U.S. to Continue Support of Antiterror Efforts in Afghanistan
By Terri Moon Cronk
American Forces Press Service
WASHINGTON, June 19, 2014 The United States will continue to work with Afghan National Security Forces and support the fight against terrorism, a senior Defense Department official told a Senate panel yesterday.
Kelly E. Magsamen, acting assistant secretary of defense for Asian and Pacific security affairs, testified before the Senate Foreign Relations Committee in a hearing on U.S. policy in Afghanistan.
“A post-2014 U.S. military presence will have two objectives,” Magsamen said. “Training, advising and assisting the Afghan National Security Forces as part of a NATO-led Resolute Support mission, and supporting counterterrorism operations against the remnants of al-Qaida.”
Since assuming the lead for security across Afghanistan one year ago today, Afghan National Security Forces have proven their resilience and capability, she told panel members.
“With minimal coalition assistance, Afghan forces now plan and execute nearly all combat operations, continue to improve their capacity to execute large joint combat operations and demonstrate tactical superiority over insurgents,” Magsamen said.
The Afghan security forces recently demonstrated their capability to provide effective security for the Afghan people during both rounds of the presidential elections, she said. The Afghan government and its security forces worked closely to prepare for the first democratic transfer of power in Afghanistan's history, she added.
“The performance of the ANSF during these two rounds [of voting] is a major milestone in our efforts to develop a capable force that is accountable to the Afghan people,” Magsamen said.
“The ongoing drawdown of U.S. and NATO forces reflects the progress that the ANSF has made,” she said. “Yet, much work remains to develop a self-sufficient ANSF.”
To work toward that goal, U.S. forces will continue through 2014 to provide “a time and space” for Afghan government officials and security forces to increase their capacity, she said.
“By next year, Afghans will be fully responsible for security in their country and we will be in an advisory role, pending the conclusion of a U.S.-Afghanistan bilateral security agreement and a NATO-Afghanistan status of forces agreement,” Magsamen told the panel.
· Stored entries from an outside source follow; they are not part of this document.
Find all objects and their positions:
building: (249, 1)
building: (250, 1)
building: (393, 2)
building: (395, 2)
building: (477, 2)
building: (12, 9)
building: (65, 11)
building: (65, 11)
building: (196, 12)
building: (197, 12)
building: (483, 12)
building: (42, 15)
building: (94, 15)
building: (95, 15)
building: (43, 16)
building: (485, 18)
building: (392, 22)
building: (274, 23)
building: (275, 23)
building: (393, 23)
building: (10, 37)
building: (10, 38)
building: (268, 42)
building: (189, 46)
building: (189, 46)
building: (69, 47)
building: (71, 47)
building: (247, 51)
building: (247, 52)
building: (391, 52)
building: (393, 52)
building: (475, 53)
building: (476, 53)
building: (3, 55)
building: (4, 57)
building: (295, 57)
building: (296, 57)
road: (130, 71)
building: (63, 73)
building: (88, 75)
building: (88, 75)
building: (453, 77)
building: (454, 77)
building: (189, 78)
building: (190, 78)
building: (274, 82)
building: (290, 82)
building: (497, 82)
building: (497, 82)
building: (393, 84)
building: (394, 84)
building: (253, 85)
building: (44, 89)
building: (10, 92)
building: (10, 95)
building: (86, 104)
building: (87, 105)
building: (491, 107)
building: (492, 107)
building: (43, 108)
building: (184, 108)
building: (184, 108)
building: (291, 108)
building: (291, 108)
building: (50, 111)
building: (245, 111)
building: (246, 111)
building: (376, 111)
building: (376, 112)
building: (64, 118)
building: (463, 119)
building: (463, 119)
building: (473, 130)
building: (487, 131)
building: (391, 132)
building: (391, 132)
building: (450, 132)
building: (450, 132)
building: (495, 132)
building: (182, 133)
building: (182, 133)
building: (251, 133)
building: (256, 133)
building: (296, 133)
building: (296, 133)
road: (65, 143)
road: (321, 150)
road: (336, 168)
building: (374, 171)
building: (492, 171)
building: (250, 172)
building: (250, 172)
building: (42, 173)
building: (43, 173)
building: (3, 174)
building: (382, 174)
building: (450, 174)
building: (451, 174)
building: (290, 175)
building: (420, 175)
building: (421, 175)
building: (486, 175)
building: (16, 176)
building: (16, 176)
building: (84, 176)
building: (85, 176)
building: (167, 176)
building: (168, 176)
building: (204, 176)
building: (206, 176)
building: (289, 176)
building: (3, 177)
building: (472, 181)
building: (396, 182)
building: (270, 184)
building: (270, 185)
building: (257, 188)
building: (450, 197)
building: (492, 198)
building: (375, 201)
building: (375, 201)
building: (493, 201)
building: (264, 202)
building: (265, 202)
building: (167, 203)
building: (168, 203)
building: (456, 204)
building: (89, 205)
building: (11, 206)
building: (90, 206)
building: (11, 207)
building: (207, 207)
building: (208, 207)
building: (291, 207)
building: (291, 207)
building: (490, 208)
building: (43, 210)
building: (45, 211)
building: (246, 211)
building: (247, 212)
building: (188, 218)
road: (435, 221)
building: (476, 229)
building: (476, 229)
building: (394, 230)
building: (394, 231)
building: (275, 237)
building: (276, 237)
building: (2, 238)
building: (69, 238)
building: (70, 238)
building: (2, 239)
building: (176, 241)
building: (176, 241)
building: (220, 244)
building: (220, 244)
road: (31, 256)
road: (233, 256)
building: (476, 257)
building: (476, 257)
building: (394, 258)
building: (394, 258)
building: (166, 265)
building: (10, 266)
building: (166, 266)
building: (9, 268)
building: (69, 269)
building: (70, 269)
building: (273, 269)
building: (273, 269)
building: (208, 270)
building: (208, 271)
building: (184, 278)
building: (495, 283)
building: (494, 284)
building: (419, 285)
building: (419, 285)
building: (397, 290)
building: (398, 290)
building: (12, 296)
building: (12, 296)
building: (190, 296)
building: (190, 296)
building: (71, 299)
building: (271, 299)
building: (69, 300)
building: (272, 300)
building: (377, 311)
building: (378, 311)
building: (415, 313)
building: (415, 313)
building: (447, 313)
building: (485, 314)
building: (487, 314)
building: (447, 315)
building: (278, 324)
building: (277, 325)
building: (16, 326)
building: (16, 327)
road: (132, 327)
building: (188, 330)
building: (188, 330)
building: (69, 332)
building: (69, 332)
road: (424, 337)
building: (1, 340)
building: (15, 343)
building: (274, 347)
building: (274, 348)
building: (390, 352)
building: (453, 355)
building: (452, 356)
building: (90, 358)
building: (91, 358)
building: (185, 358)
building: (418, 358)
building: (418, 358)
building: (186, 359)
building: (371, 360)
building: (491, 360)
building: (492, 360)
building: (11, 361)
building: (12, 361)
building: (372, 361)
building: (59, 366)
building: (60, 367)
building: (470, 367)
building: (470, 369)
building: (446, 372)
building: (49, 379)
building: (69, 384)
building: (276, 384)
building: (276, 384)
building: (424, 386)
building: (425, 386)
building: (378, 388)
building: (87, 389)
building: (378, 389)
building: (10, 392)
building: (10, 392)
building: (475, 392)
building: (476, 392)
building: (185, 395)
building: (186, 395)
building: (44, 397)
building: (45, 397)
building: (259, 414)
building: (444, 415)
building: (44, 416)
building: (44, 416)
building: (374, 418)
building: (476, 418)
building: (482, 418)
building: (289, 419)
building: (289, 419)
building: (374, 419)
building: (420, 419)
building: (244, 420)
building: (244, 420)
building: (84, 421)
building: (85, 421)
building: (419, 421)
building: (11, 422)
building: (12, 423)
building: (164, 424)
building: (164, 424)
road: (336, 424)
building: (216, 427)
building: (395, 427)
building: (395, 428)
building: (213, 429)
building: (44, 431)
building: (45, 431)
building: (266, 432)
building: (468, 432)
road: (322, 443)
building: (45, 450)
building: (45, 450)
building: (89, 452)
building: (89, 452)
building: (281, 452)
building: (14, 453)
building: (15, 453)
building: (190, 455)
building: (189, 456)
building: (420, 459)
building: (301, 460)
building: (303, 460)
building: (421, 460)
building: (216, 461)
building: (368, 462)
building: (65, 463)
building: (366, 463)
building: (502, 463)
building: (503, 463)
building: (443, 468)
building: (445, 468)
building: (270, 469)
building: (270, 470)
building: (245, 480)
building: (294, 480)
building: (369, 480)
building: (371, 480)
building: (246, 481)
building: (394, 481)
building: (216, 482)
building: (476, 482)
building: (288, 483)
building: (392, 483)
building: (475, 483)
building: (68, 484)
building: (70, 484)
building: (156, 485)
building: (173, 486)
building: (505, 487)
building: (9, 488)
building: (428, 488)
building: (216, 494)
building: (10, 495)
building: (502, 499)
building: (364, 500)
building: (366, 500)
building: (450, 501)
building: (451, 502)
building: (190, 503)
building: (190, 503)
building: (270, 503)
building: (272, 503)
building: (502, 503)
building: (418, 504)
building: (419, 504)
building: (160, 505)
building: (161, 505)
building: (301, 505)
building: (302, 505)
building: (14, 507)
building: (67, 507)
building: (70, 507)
She added that President Barack Obama’s recent call for a “limited” military presence of 9,800 forces in Afghanistan in 2015 represents the expected amount of forces for NATO’s follow-on mission, Resolute Support.
In 2015, the NATO mission to train, advise and assist will focus at the corps level and above to “develop further capabilities in aviation, intelligence and special operations, as well as the capacity of Afghan security ministries,” Magsamen said.
“By the end of next year, the U.S. force presence should be reduced by roughly half and consolidated in Kabul and Bagram,” she said. “In 2016, our focus will be on advising at the ministerial level to ensure contracting, procurement and financial management practices.”
By the close of 2016, U.S. forces are expected to be limited to a Kabul base presence, with a strong security assistance component to assist in sustaining the ANSF, Magsamen said.
“We have not forgotten what brought us to Afghanistan more than a decade ago,” she said. “And our core objectives are clear: Disrupt threats posed by al-Qaida, support Afghan security forces and give the Afghan people the opportunity to succeed as they stand on their own.”
Magsamen said the United States continues to have national security interests in South and Central Asia.
“To pursue these interests, we will continue to conduct security cooperation with these countries and the region,” she told the panel.